He'd been so reluctant to turn the ship over to Kyle. He'd wanted to give it to Brashen, an untried boy. It had taken Ronica weeks of arguing with him to make him see how that would look to the town. Kyle was his own son-in-law, and had proved himself as captain on three other ships. If he'd passed him over to put Brashen in charge of the
Vivacia,
it would have been a slap in the face to his daughter's husband, to say nothing of his family. Even though the Havens were not Bingtown Traders, they were an old family in Bingtown nonetheless. And the way the Vestrit fortunes were faring lately, they could afford to offend no one. So last autumn she'd persuaded him to entrust his precious
Vivacia
to Kyle and take a trip off, to strengthen his lungs again.

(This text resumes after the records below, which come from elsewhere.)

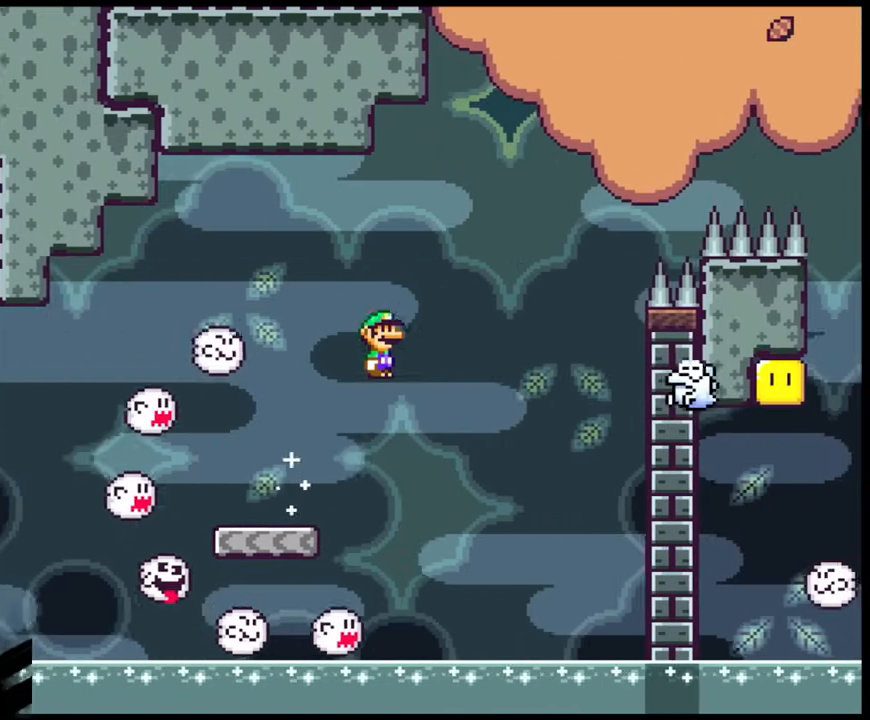
{"buttons": ["A", "X", "DPAD_LEFT"], "events": [[383, "DPAD_DOWN", "down"], [400, "DPAD_DOWN", "up"], [400, "DPAD_LEFT", "down"], [400, "DPAD_RIGHT", "up"]]}
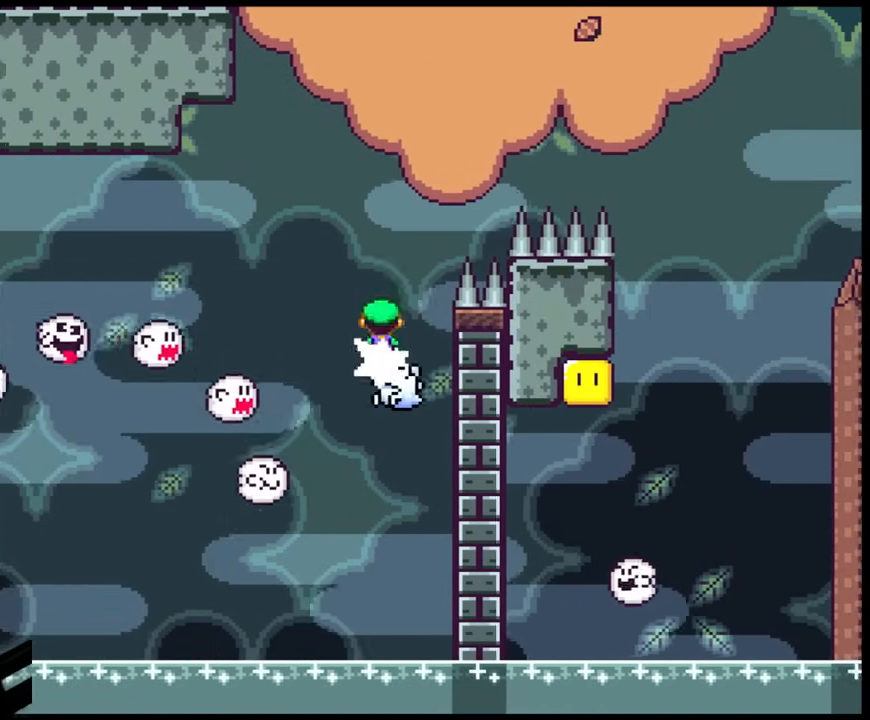
{"buttons": ["A", "X", "DPAD_RIGHT"], "events": [[33, "DPAD_LEFT", "up"], [33, "DPAD_RIGHT", "down"]]}
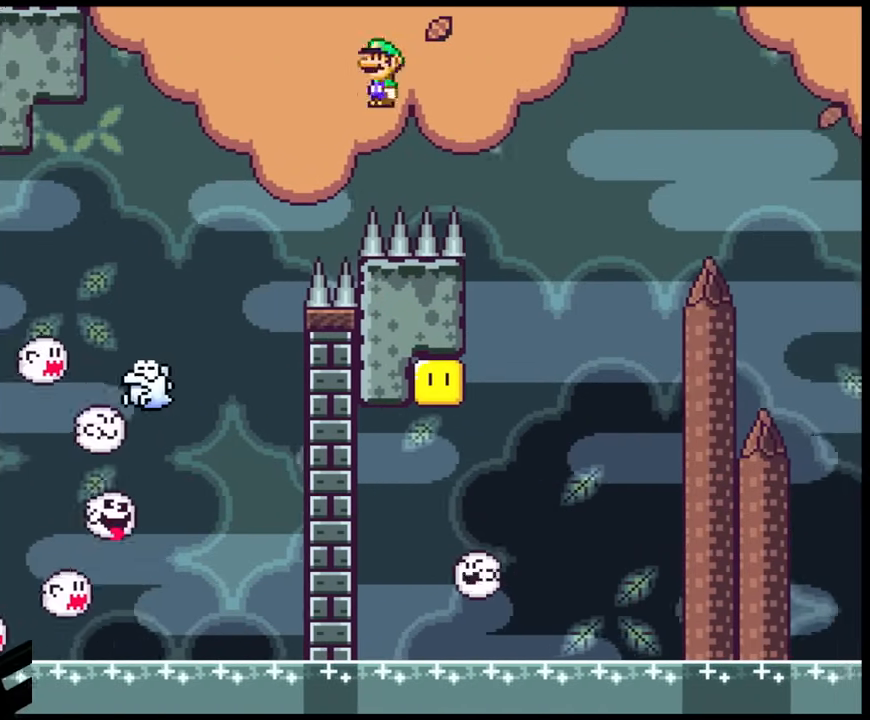
{"buttons": ["X", "DPAD_LEFT"], "events": [[300, "DPAD_DOWN", "down"], [317, "A", "up"], [317, "DPAD_DOWN", "up"], [317, "DPAD_LEFT", "down"], [317, "DPAD_RIGHT", "up"]]}
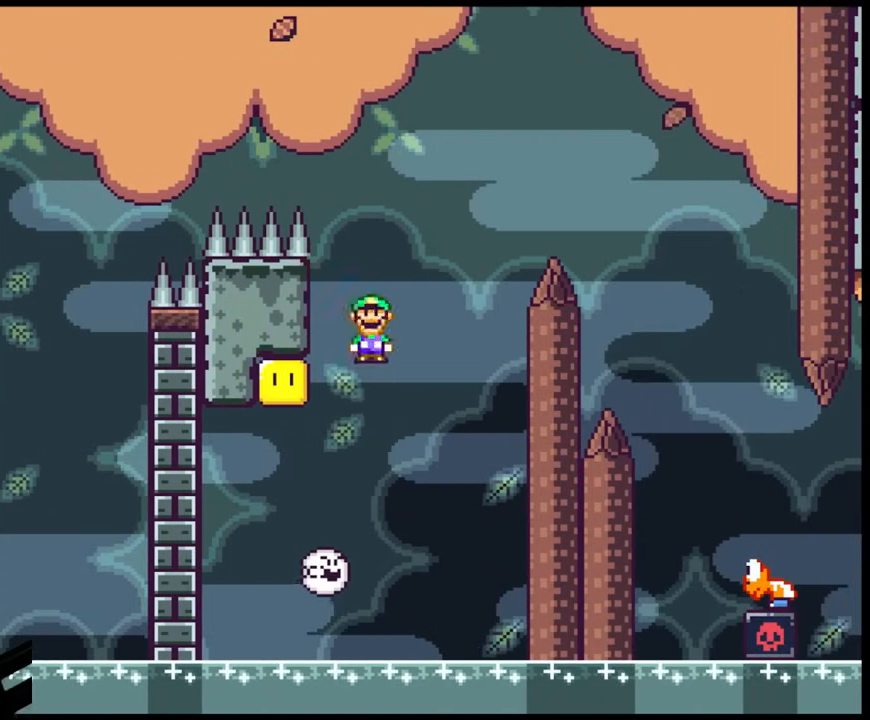
{"buttons": ["A", "X", "DPAD_LEFT"], "events": [[50, "DPAD_LEFT", "up"], [150, "DPAD_LEFT", "down"], [167, "A", "down"]]}
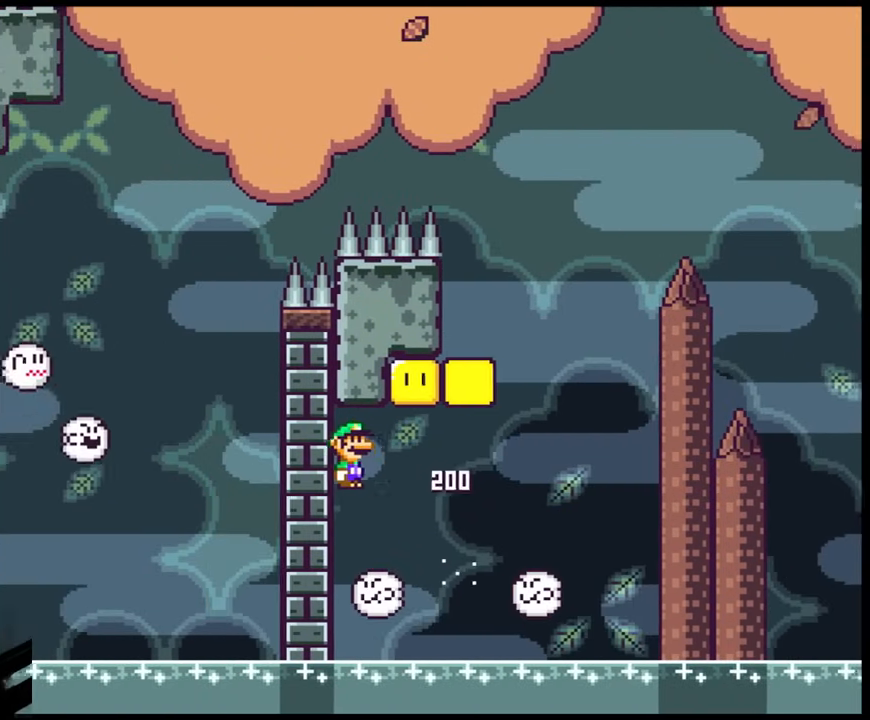
{"buttons": ["A", "X", "DPAD_RIGHT"], "events": [[83, "DPAD_LEFT", "up"], [117, "DPAD_RIGHT", "down"]]}
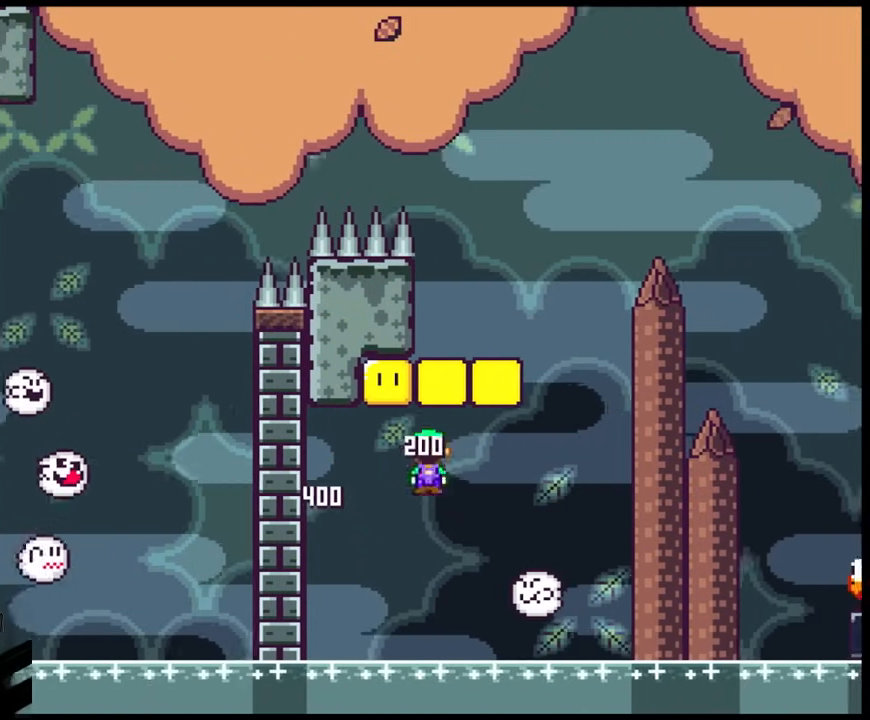
{"buttons": ["A", "X", "DPAD_LEFT"], "events": [[283, "DPAD_DOWN", "down"], [317, "DPAD_DOWN", "up"], [317, "DPAD_LEFT", "down"], [317, "DPAD_RIGHT", "up"]]}
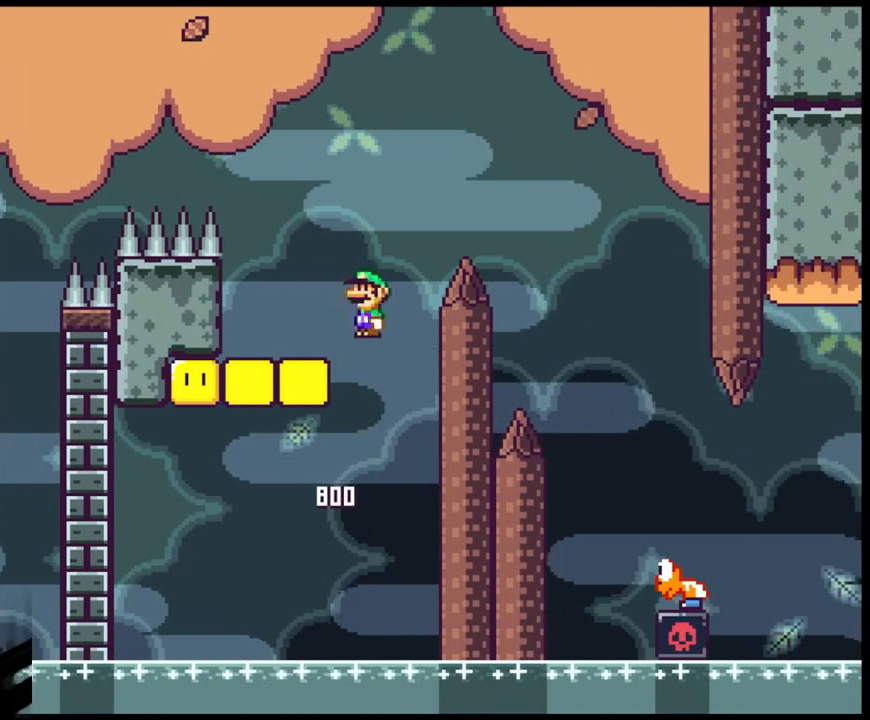
{"buttons": ["Y", "DPAD_RIGHT"], "events": [[267, "DPAD_LEFT", "up"], [300, "A", "up"], [300, "DPAD_RIGHT", "down"], [367, "X", "up"], [367, "Y", "down"]]}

    As winter had darkened their skies and whitened the streets, he'd stopped coughing. She had thought he was getting better, except that he couldn't seem to
do
anything. At first, when he walked the length of the house, he'd lost his breath. Soon he was stopping to breathe between their bedroom and the parlor. By the time spring came, he could not cover the distance unless he leaned on her arm.
    He'd finally been home for the blooming of their wedding tree. As the year warmed, the tree had budded. There had been a few weeks when, if Ephron was not getting better, at least he got no worse. She sat by his lounge and sewed or did the accounts while he did scrimshaw or made rope mats for the doorsteps. They had spoken of the future and he had fretted about his ship and daughter. The only times they had disagreed had been over Althea. But there was nothing new about that. They'd been disagreeing about her for as long as they'd had her.
    Ephron had never been able to admit that he spoiled their youngest child. The Blood Plague had carried off their boys, one by one, back in that hellish disease year. Even now, close to twenty years later, Ronica felt the squeeze in her chest when she thought of it. Three sons, three bright little boys, taken in less than a week. Keffria had barely come through it alive. Ronica had thought it would drive them both mad, to see the tree of their family stripped of every male flower. Instead, Ephron had suddenly turned his attention and hopes to the babe that had sheltered inside her womb. Attentive as he had never been during her other pregnancies, he had even tied up the ship for an extra two weeks to be sure of being home when the child was born.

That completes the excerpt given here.